(Stored items)
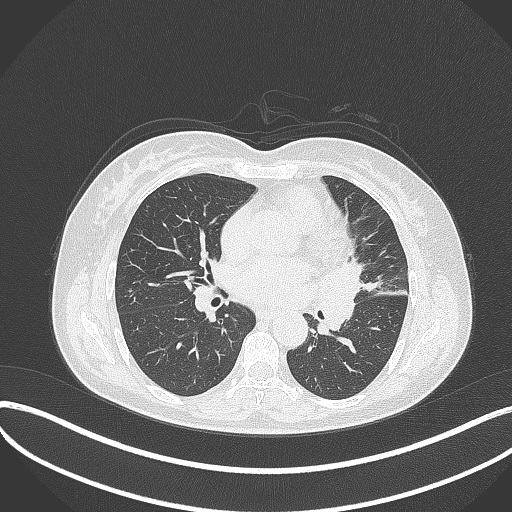
Chest CT, one axial slice. Position 177 of 373 along the scan axis. Reconstruction kernel B70f. 120 kVp. Lung window (W 1500 / L -600 HU). 1 mm slice thickness. 512 × 512 image matrix, field of view 400 × 400 mm. Patient: female, 54 years. Case-level facts recorded for this patient, not image findings: clinical TNM (as recorded): T2a N1 M0; histopathological grade: G3.
Outlined on this slice (bounding box drawn by a radiologist):
- lung tumour (recorded histology: small cell carcinoma): box from (x=322, y=259) to (x=373, y=333) px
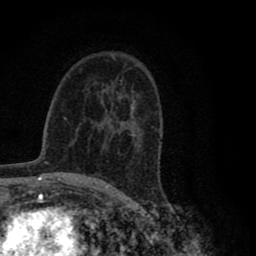
Breast MRI (dynamic contrast-enhanced), one axial slice. Position 50 of 80 along the scan axis. Cropped to one breast. Dynamic contrast-enhanced series, time point 2 of 8 at this slice position (early post-contrast). 1.5 T. TE 2.8 ms, TR 7.1 ms. 2 mm slice thickness. 256 × 256 image matrix, field of view 140 × 140 mm. Female patient.
Annotated regions visible in this slice (semi-automatically segmented with operator editing):
- enhancing-tissue mask used for the functional tumour volume (all voxels passing the contrast-enhancement thresholds inside the analysis volume; usually the tumour): bounding box (x1, y1, x2, y2) in pixels: (117, 99, 127, 130)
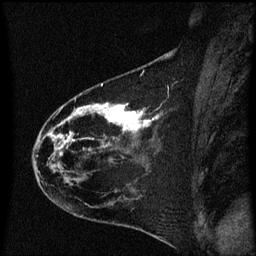
Breast MRI (dynamic contrast-enhanced), one sagittal slice. Slice 25 of 60 in the series (ordered by position). Dynamic contrast-enhanced series, image 2 of 3 at this slice position (ordered by acquisition). 1.5 T. TE 4.2 ms, TR 8.4 ms. 2 mm slice thickness. 256 × 256 image matrix, field of view 200 × 200 mm. Female patient, age 35 years. From the clinical record (not read from this slice): setting: breast cancer imaged before/during neoadjuvant chemotherapy; receptor status: HER2-positive.
Outlined on this slice (semi-automatic segmentation, software-assisted and operator-edited):
- analysis volume of interest (the breast-tissue region the enhancement analysis was run in; not a lesion): bounding box (x1, y1, x2, y2) in pixels: (32, 68, 174, 173)
- tumour enhancement mask (voxels above the 70 % enhancement threshold inside the analysis volume of interest): (50, 104, 159, 157)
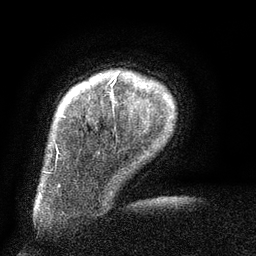
Breast MRI (dynamic contrast-enhanced), one axial slice; position 12 of 134 along the scan axis; cropped to one breast; dynamic contrast-enhanced series, time point 2 of 6 at this slice position (early post-contrast); 3 T; TE 2.6 ms, TR 5.5 ms; 256 × 256 image matrix, field of view 180 × 180 mm. Female patient.
Structures marked on this image (semi-automatic segmentation, software-assisted and operator-edited):
- enhancing-tissue mask used for the functional tumour volume (all voxels passing the contrast-enhancement thresholds inside the analysis volume; usually the tumour): bounding box [x1, y1, x2, y2] px = [60, 74, 118, 117]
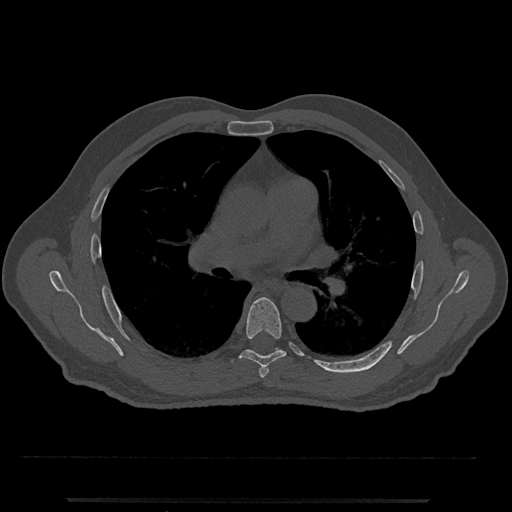
CT including the spine, one axial slice. Slice 736 of 797 in the series (ordered by position). Bone window (W 1800 / L 400 HU). 0.5 mm slice thickness. 512 × 512 image matrix. Patient: male, 63 years. Case-level facts recorded for this patient, not image findings: primary cancer: prostate.
Annotated regions visible in this slice (semi-automatically segmented with operator editing):
- T5 vertebra: bounding box <259,365,269,378> (left, top, right, bottom; pixels)
- T6 vertebra: <239,297,286,367>
- T7 vertebra: <275,348,277,350>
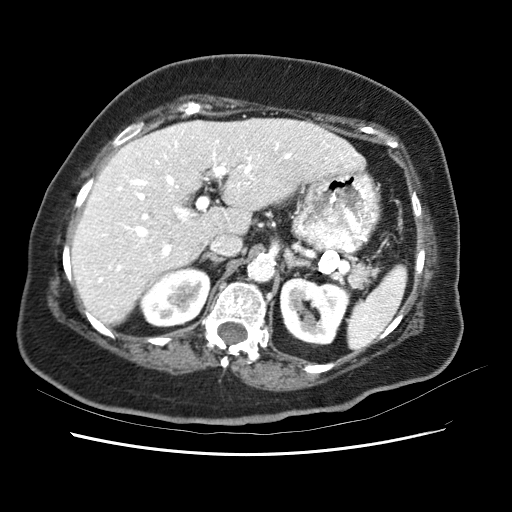
Contrast-enhanced abdominal CT (liver protocol), one axial slice; slice 38 of 62 in the series (ordered by position); 120 kVp; soft-tissue window (W 400 / L 40 HU); 2.5 mm slice thickness; 512 × 512 image matrix, field of view 340 × 340 mm. Case-level facts recorded for this patient, not image findings: diagnosis: hepatocellular carcinoma (patient treated with transarterial chemoembolisation; whether this scan precedes or follows treatment is not stated here); TNM stage (as recorded): Stage-I; Child-Pugh class: B.
Annotated regions visible in this slice (semi-automatic segmentation, software-assisted and operator-edited):
- liver parenchyma outside the tumour (the mass and vessels are separate outlines, so this box may not span the whole liver): bounding box [x1, y1, x2, y2] px = [72, 116, 366, 326]
- mass: [264, 150, 314, 209]
- portal vein: [81, 128, 355, 310]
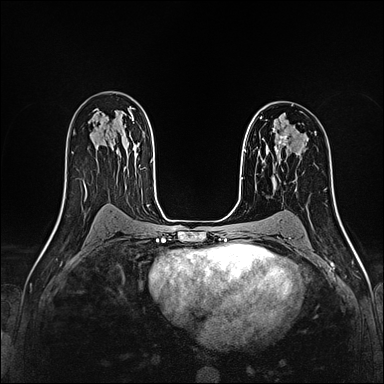
Breast MRI (dynamic contrast-enhanced), one axial slice. Slice 102 of 160 in the series (ordered by position). Dynamic contrast-enhanced series, time point 2 of 4 at this slice position (early post-contrast). 1.5 T. TE 2.4 ms, TR 5.2 ms. 384 × 384 image matrix, field of view 290 × 290 mm. Female patient.
Structures marked on this image (semi-automatic segmentation, software-assisted and operator-edited):
- enhancing-tissue mask used for the functional tumour volume (all voxels passing the contrast-enhancement thresholds inside the analysis volume; usually the tumour): bounding box (x1, y1, x2, y2) in pixels: (275, 133, 288, 154)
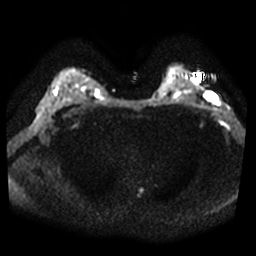
Breast MRI, one axial slice; slice 31 of 38 in the series (ordered by position); diffusion-weighted series; image 2 of 4 stored at this slice position (different b-values; order by instance number); 3 T; 5 mm slice thickness; 256 × 256 image matrix. Female patient.
Structures marked on this image (expert manual segmentation):
- tumour on diffusion-weighted imaging: bounding box (x1, y1, x2, y2) in pixels: (208, 92, 218, 103)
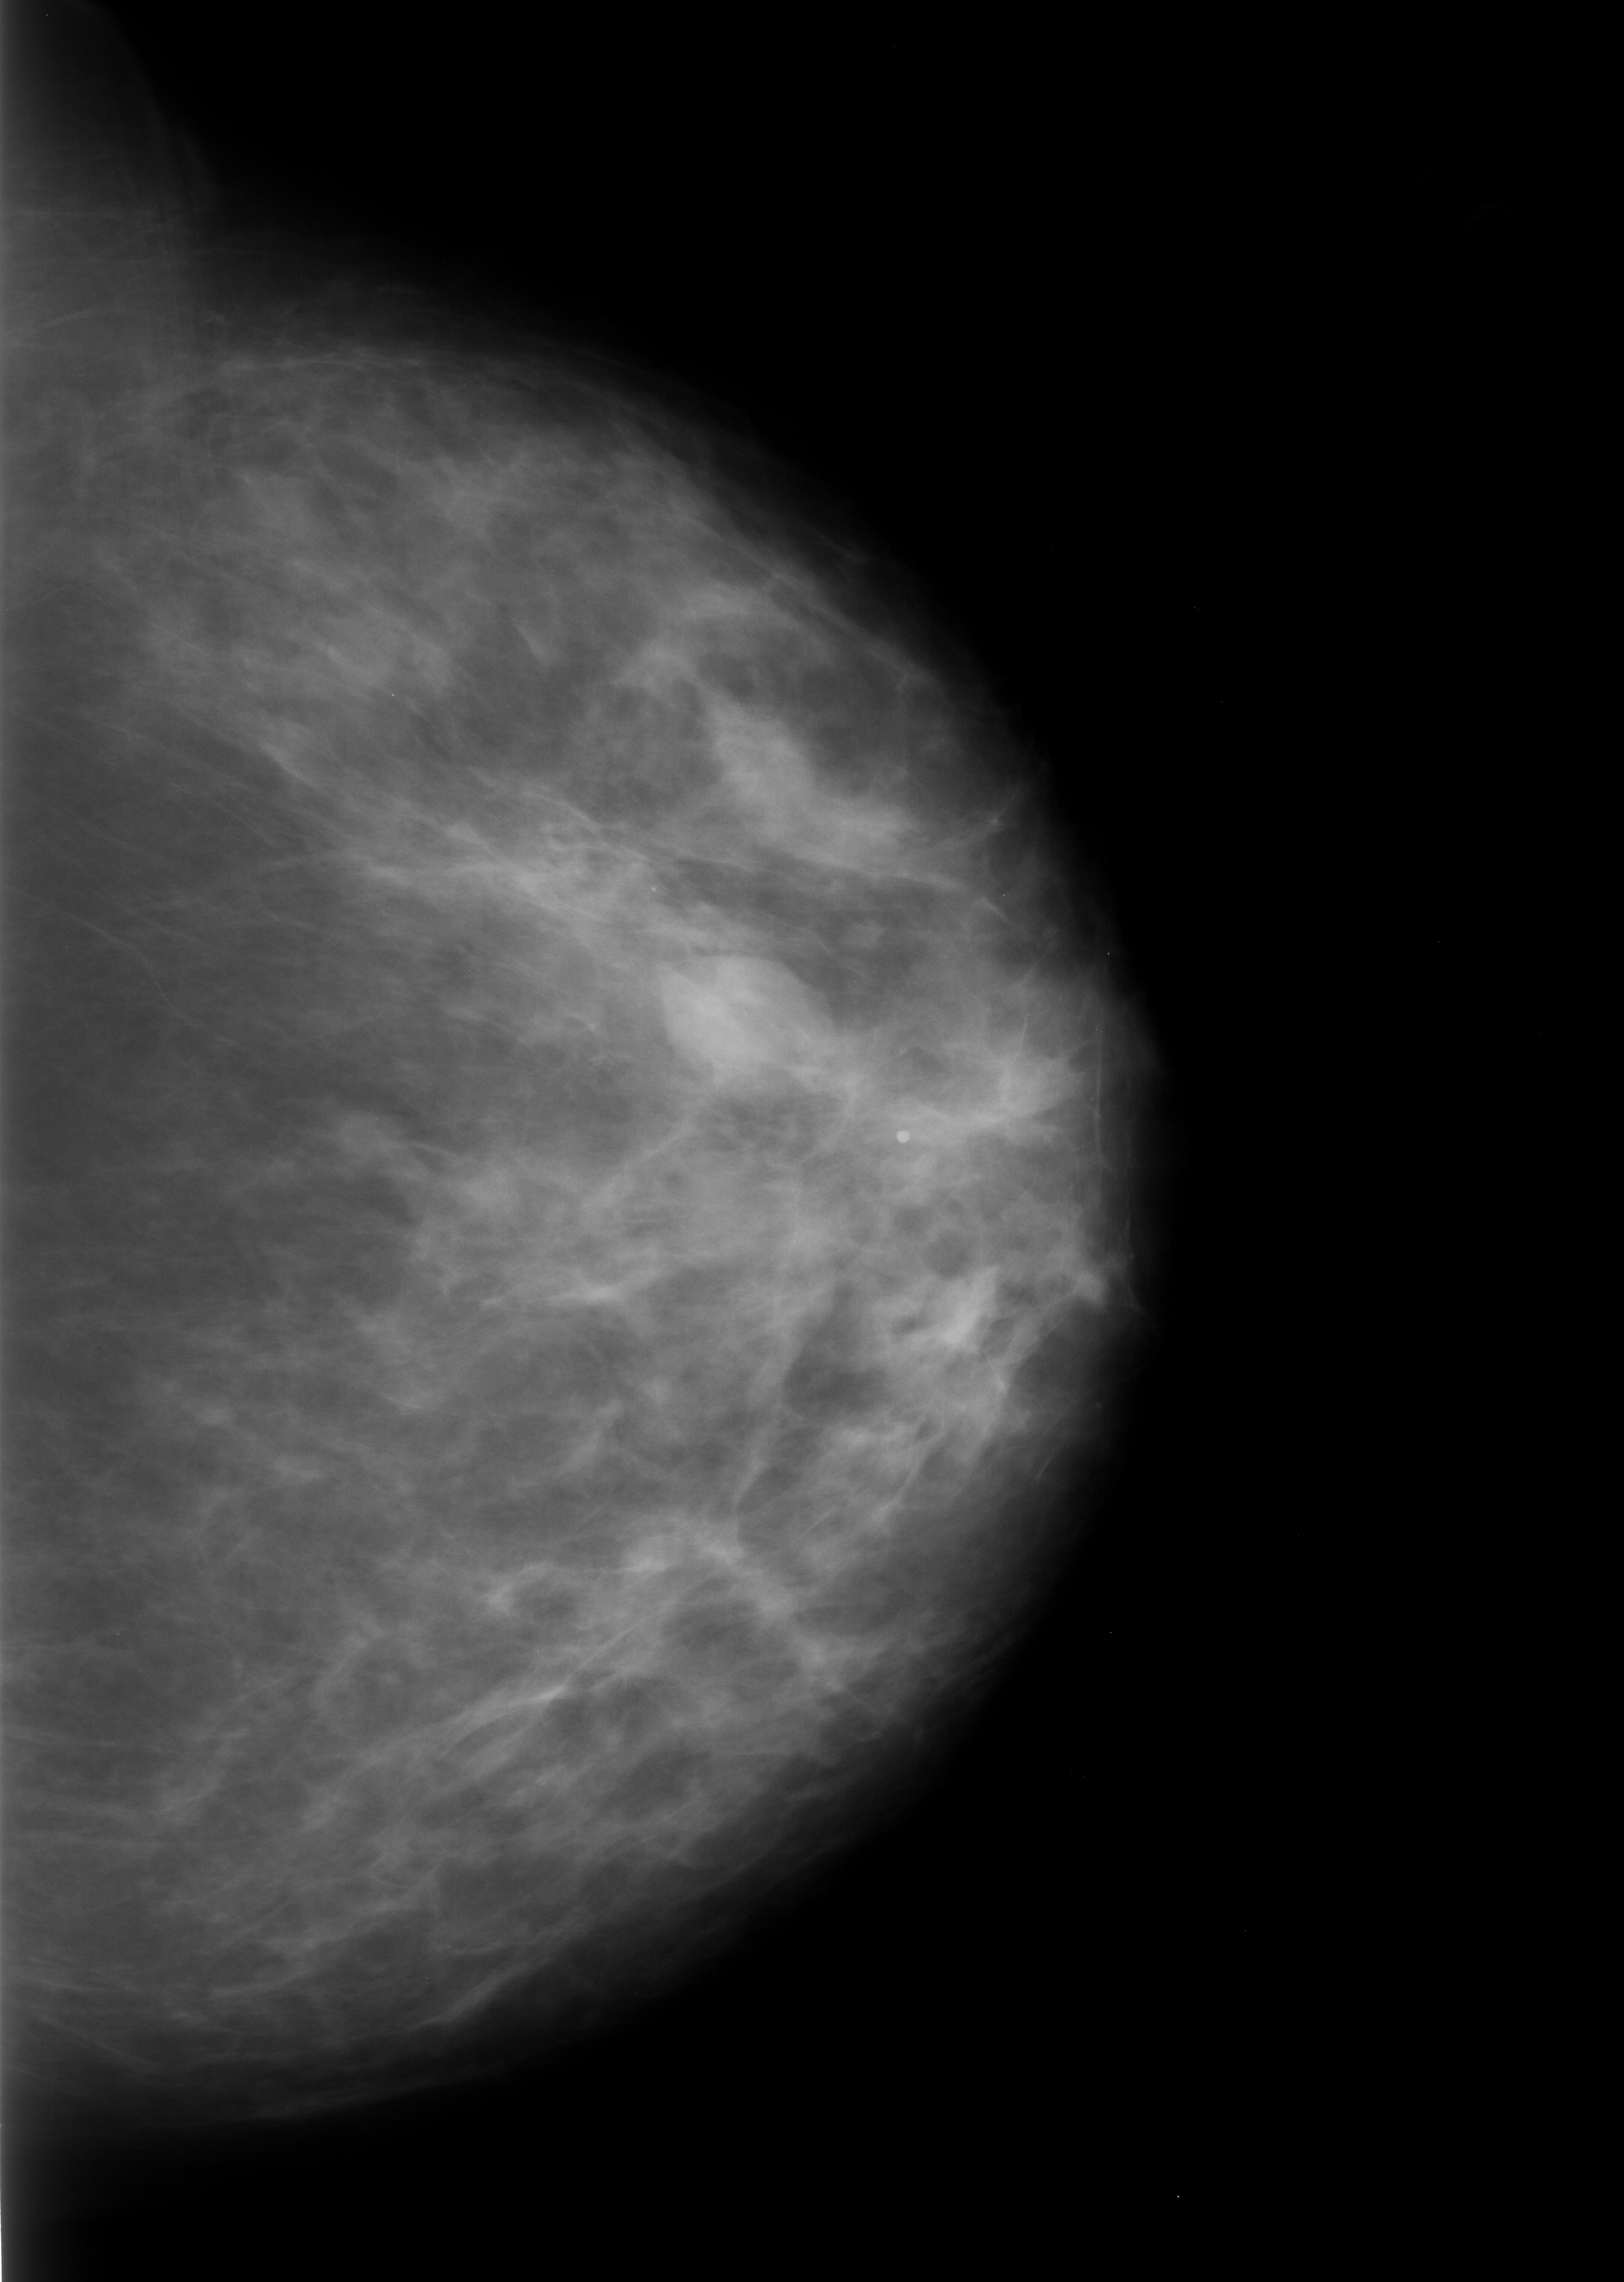
Mammogram (digitized film), left breast, CC view, breast composition: scattered fibroglandular densities (BI-RADS density category 2 of 4).
- Marked abnormality: mass, shape oval, margins circumscribed; BI-RADS assessment category 3; pathology result (as recorded, not read from the image): benign.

Task brief: Without the pictures, write out every line above exactly as it appears.

Exercise output:
Chest CT, one axial slice. Position 177 of 373 along the scan axis. Reconstruction kernel B70f. 120 kVp. Lung window (W 1500 / L -600 HU). 1 mm slice thickness. 512 × 512 image matrix, field of view 400 × 400 mm. Patient: female, 54 years. Case-level facts recorded for this patient, not image findings: clinical TNM (as recorded): T2a N1 M0; histopathological grade: G3.
Outlined on this slice (bounding box drawn by a radiologist):
- lung tumour (recorded histology: small cell carcinoma): box from (x=322, y=259) to (x=373, y=333) px
Breast MRI (dynamic contrast-enhanced), one axial slice. Position 50 of 80 along the scan axis. Cropped to one breast. Dynamic contrast-enhanced series, time point 2 of 8 at this slice position (early post-contrast). 1.5 T. TE 2.8 ms, TR 7.1 ms. 2 mm slice thickness. 256 × 256 image matrix, field of view 140 × 140 mm. Female patient.
Annotated regions visible in this slice (semi-automatically segmented with operator editing):
- enhancing-tissue mask used for the functional tumour volume (all voxels passing the contrast-enhancement thresholds inside the analysis volume; usually the tumour): bounding box (x1, y1, x2, y2) in pixels: (117, 99, 127, 130)
Breast MRI (dynamic contrast-enhanced), one sagittal slice. Slice 25 of 60 in the series (ordered by position). Dynamic contrast-enhanced series, image 2 of 3 at this slice position (ordered by acquisition). 1.5 T. TE 4.2 ms, TR 8.4 ms. 2 mm slice thickness. 256 × 256 image matrix, field of view 200 × 200 mm. Female patient, age 35 years. From the clinical record (not read from this slice): setting: breast cancer imaged before/during neoadjuvant chemotherapy; receptor status: HER2-positive.
Outlined on this slice (semi-automatic segmentation, software-assisted and operator-edited):
- analysis volume of interest (the breast-tissue region the enhancement analysis was run in; not a lesion): bounding box (x1, y1, x2, y2) in pixels: (32, 68, 174, 173)
- tumour enhancement mask (voxels above the 70 % enhancement threshold inside the analysis volume of interest): (50, 104, 159, 157)
Breast MRI (dynamic contrast-enhanced), one axial slice; position 12 of 134 along the scan axis; cropped to one breast; dynamic contrast-enhanced series, time point 2 of 6 at this slice position (early post-contrast); 3 T; TE 2.6 ms, TR 5.5 ms; 256 × 256 image matrix, field of view 180 × 180 mm. Female patient.
Structures marked on this image (semi-automatic segmentation, software-assisted and operator-edited):
- enhancing-tissue mask used for the functional tumour volume (all voxels passing the contrast-enhancement thresholds inside the analysis volume; usually the tumour): bounding box [x1, y1, x2, y2] px = [60, 74, 118, 117]
CT including the spine, one axial slice. Slice 736 of 797 in the series (ordered by position). Bone window (W 1800 / L 400 HU). 0.5 mm slice thickness. 512 × 512 image matrix. Patient: male, 63 years. Case-level facts recorded for this patient, not image findings: primary cancer: prostate.
Annotated regions visible in this slice (semi-automatically segmented with operator editing):
- T5 vertebra: bounding box <259,365,269,378> (left, top, right, bottom; pixels)
- T6 vertebra: <239,297,286,367>
- T7 vertebra: <275,348,277,350>
Contrast-enhanced abdominal CT (liver protocol), one axial slice; slice 38 of 62 in the series (ordered by position); 120 kVp; soft-tissue window (W 400 / L 40 HU); 2.5 mm slice thickness; 512 × 512 image matrix, field of view 340 × 340 mm. Case-level facts recorded for this patient, not image findings: diagnosis: hepatocellular carcinoma (patient treated with transarterial chemoembolisation; whether this scan precedes or follows treatment is not stated here); TNM stage (as recorded): Stage-I; Child-Pugh class: B.
Annotated regions visible in this slice (semi-automatic segmentation, software-assisted and operator-edited):
- liver parenchyma outside the tumour (the mass and vessels are separate outlines, so this box may not span the whole liver): bounding box [x1, y1, x2, y2] px = [72, 116, 366, 326]
- mass: [264, 150, 314, 209]
- portal vein: [81, 128, 355, 310]
Breast MRI (dynamic contrast-enhanced), one axial slice. Slice 102 of 160 in the series (ordered by position). Dynamic contrast-enhanced series, time point 2 of 4 at this slice position (early post-contrast). 1.5 T. TE 2.4 ms, TR 5.2 ms. 384 × 384 image matrix, field of view 290 × 290 mm. Female patient.
Structures marked on this image (semi-automatic segmentation, software-assisted and operator-edited):
- enhancing-tissue mask used for the functional tumour volume (all voxels passing the contrast-enhancement thresholds inside the analysis volume; usually the tumour): bounding box (x1, y1, x2, y2) in pixels: (275, 133, 288, 154)
Breast MRI, one axial slice; slice 31 of 38 in the series (ordered by position); diffusion-weighted series; image 2 of 4 stored at this slice position (different b-values; order by instance number); 3 T; 5 mm slice thickness; 256 × 256 image matrix. Female patient.
Structures marked on this image (expert manual segmentation):
- tumour on diffusion-weighted imaging: bounding box (x1, y1, x2, y2) in pixels: (208, 92, 218, 103)
Mammogram (digitized film), left breast, CC view, breast composition: scattered fibroglandular densities (BI-RADS density category 2 of 4).
- Marked abnormality: mass, shape oval, margins circumscribed; BI-RADS assessment category 3; pathology result (as recorded, not read from the image): benign.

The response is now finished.